TASK BRIEF:
Each record that follows must be printed exactly as given.
== == ==
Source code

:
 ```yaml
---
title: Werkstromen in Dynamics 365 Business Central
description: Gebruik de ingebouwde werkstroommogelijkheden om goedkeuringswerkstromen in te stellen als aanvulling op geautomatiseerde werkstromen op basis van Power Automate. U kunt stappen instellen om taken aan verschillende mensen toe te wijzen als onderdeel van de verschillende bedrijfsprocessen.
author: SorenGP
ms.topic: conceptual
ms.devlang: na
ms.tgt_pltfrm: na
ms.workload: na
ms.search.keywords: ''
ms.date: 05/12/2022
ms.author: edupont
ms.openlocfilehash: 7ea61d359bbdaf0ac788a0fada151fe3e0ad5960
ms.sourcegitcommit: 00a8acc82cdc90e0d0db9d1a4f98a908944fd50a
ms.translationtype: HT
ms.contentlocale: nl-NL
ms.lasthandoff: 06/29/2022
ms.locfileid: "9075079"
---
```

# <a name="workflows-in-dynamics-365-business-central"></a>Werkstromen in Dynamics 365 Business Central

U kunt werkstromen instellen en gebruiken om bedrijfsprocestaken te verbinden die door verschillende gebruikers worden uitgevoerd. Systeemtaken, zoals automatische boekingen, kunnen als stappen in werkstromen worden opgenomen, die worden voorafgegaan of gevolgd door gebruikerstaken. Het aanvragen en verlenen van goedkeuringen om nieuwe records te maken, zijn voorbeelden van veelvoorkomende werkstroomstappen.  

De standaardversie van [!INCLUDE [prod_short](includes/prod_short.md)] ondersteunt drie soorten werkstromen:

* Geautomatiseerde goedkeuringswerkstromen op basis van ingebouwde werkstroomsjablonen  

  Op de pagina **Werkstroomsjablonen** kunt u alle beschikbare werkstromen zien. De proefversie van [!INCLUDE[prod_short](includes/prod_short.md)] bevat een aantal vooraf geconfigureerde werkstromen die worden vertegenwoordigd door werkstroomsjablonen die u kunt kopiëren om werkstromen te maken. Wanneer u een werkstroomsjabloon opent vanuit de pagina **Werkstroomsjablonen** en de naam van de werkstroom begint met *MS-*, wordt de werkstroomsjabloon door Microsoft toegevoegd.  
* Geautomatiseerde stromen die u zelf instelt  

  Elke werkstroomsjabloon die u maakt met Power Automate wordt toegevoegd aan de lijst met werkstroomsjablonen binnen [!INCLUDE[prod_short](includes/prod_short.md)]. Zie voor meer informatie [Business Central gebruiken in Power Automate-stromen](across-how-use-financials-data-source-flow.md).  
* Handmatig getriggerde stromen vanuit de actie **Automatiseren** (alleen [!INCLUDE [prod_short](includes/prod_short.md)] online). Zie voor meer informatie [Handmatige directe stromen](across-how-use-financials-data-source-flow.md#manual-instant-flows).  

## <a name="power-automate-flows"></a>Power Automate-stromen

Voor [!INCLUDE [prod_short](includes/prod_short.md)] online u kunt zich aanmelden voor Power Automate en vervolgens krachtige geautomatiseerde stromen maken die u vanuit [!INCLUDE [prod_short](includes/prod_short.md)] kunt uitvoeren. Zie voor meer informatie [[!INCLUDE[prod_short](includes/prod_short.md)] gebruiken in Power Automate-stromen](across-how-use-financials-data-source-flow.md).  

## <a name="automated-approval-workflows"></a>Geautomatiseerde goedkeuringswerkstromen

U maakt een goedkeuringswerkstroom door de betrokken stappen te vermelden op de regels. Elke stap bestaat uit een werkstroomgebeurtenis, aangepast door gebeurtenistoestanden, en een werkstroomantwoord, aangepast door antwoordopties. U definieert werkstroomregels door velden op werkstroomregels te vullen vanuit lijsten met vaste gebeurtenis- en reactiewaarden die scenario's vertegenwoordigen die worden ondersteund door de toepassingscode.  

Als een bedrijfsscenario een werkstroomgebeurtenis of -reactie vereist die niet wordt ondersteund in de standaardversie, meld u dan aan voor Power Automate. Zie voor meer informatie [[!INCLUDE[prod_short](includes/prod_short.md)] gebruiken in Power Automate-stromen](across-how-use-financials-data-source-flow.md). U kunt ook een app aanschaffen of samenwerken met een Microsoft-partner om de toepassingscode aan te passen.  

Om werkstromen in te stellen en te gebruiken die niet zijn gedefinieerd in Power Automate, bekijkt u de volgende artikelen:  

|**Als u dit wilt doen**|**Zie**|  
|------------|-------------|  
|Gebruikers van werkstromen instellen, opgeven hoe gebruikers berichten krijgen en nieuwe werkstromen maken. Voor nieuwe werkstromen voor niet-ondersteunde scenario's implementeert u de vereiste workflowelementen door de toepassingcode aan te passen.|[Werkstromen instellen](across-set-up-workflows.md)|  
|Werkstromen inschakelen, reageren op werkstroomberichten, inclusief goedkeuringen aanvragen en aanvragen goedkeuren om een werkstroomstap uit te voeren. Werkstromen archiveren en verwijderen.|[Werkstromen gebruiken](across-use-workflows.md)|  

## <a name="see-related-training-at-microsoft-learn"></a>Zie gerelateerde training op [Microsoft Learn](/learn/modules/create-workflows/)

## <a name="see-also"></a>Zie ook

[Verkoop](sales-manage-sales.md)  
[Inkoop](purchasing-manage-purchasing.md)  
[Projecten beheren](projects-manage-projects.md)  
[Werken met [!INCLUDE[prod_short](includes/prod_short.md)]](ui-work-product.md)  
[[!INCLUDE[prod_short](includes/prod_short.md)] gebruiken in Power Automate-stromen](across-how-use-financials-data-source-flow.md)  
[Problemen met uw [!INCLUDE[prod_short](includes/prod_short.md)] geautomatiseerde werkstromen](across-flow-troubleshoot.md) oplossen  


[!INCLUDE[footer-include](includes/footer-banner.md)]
== == ==
ANSWER TO THIS PROBLEM:
Source code

:
 ```yaml
---
title: Werkstromen in Dynamics 365 Business Central
description: Gebruik de ingebouwde werkstroommogelijkheden om goedkeuringswerkstromen in te stellen als aanvulling op geautomatiseerde werkstromen op basis van Power Automate. U kunt stappen instellen om taken aan verschillende mensen toe te wijzen als onderdeel van de verschillende bedrijfsprocessen.
author: SorenGP
ms.topic: conceptual
ms.devlang: na
ms.tgt_pltfrm: na
ms.workload: na
ms.search.keywords: ''
ms.date: 05/12/2022
ms.author: edupont
ms.openlocfilehash: 7ea61d359bbdaf0ac788a0fada151fe3e0ad5960
ms.sourcegitcommit: 00a8acc82cdc90e0d0db9d1a4f98a908944fd50a
ms.translationtype: HT
ms.contentlocale: nl-NL
ms.lasthandoff: 06/29/2022
ms.locfileid: "9075079"
---
```

# <a name="workflows-in-dynamics-365-business-central"></a>Werkstromen in Dynamics 365 Business Central

U kunt werkstromen instellen en gebruiken om bedrijfsprocestaken te verbinden die door verschillende gebruikers worden uitgevoerd. Systeemtaken, zoals automatische boekingen, kunnen als stappen in werkstromen worden opgenomen, die worden voorafgegaan of gevolgd door gebruikerstaken. Het aanvragen en verlenen van goedkeuringen om nieuwe records te maken, zijn voorbeelden van veelvoorkomende werkstroomstappen.  

De standaardversie van [!INCLUDE [prod_short](includes/prod_short.md)] ondersteunt drie soorten werkstromen:

* Geautomatiseerde goedkeuringswerkstromen op basis van ingebouwde werkstroomsjablonen  

  Op de pagina **Werkstroomsjablonen** kunt u alle beschikbare werkstromen zien. De proefversie van [!INCLUDE[prod_short](includes/prod_short.md)] bevat een aantal vooraf geconfigureerde werkstromen die worden vertegenwoordigd door werkstroomsjablonen die u kunt kopiëren om werkstromen te maken. Wanneer u een werkstroomsjabloon opent vanuit de pagina **Werkstroomsjablonen** en de naam van de werkstroom begint met *MS-*, wordt de werkstroomsjabloon door Microsoft toegevoegd.  
* Geautomatiseerde stromen die u zelf instelt  

  Elke werkstroomsjabloon die u maakt met Power Automate wordt toegevoegd aan de lijst met werkstroomsjablonen binnen [!INCLUDE[prod_short](includes/prod_short.md)]. Zie voor meer informatie [Business Central gebruiken in Power Automate-stromen](across-how-use-financials-data-source-flow.md).  
* Handmatig getriggerde stromen vanuit de actie **Automatiseren** (alleen [!INCLUDE [prod_short](includes/prod_short.md)] online). Zie voor meer informatie [Handmatige directe stromen](across-how-use-financials-data-source-flow.md#manual-instant-flows).  

## <a name="power-automate-flows"></a>Power Automate-stromen

Voor [!INCLUDE [prod_short](includes/prod_short.md)] online u kunt zich aanmelden voor Power Automate en vervolgens krachtige geautomatiseerde stromen maken die u vanuit [!INCLUDE [prod_short](includes/prod_short.md)] kunt uitvoeren. Zie voor meer informatie [[!INCLUDE[prod_short](includes/prod_short.md)] gebruiken in Power Automate-stromen](across-how-use-financials-data-source-flow.md).  

## <a name="automated-approval-workflows"></a>Geautomatiseerde goedkeuringswerkstromen

U maakt een goedkeuringswerkstroom door de betrokken stappen te vermelden op de regels. Elke stap bestaat uit een werkstroomgebeurtenis, aangepast door gebeurtenistoestanden, en een werkstroomantwoord, aangepast door antwoordopties. U definieert werkstroomregels door velden op werkstroomregels te vullen vanuit lijsten met vaste gebeurtenis- en reactiewaarden die scenario's vertegenwoordigen die worden ondersteund door de toepassingscode.  

Als een bedrijfsscenario een werkstroomgebeurtenis of -reactie vereist die niet wordt ondersteund in de standaardversie, meld u dan aan voor Power Automate. Zie voor meer informatie [[!INCLUDE[prod_short](includes/prod_short.md)] gebruiken in Power Automate-stromen](across-how-use-financials-data-source-flow.md). U kunt ook een app aanschaffen of samenwerken met een Microsoft-partner om de toepassingscode aan te passen.  

Om werkstromen in te stellen en te gebruiken die niet zijn gedefinieerd in Power Automate, bekijkt u de volgende artikelen:  

|**Als u dit wilt doen**|**Zie**|  
|------------|-------------|  
|Gebruikers van werkstromen instellen, opgeven hoe gebruikers berichten krijgen en nieuwe werkstromen maken. Voor nieuwe werkstromen voor niet-ondersteunde scenario's implementeert u de vereiste workflowelementen door de toepassingcode aan te passen.|[Werkstromen instellen](across-set-up-workflows.md)|  
|Werkstromen inschakelen, reageren op werkstroomberichten, inclusief goedkeuringen aanvragen en aanvragen goedkeuren om een werkstroomstap uit te voeren. Werkstromen archiveren en verwijderen.|[Werkstromen gebruiken](across-use-workflows.md)|  

## <a name="see-related-training-at-microsoft-learn"></a>Zie gerelateerde training op [Microsoft Learn](/learn/modules/create-workflows/)

## <a name="see-also"></a>Zie ook

[Verkoop](sales-manage-sales.md)  
[Inkoop](purchasing-manage-purchasing.md)  
[Projecten beheren](projects-manage-projects.md)  
[Werken met [!INCLUDE[prod_short](includes/prod_short.md)]](ui-work-product.md)  
[[!INCLUDE[prod_short](includes/prod_short.md)] gebruiken in Power Automate-stromen](across-how-use-financials-data-source-flow.md)  
[Problemen met uw [!INCLUDE[prod_short](includes/prod_short.md)] geautomatiseerde werkstromen](across-flow-troubleshoot.md) oplossen  


[!INCLUDE[footer-include](includes/footer-banner.md)]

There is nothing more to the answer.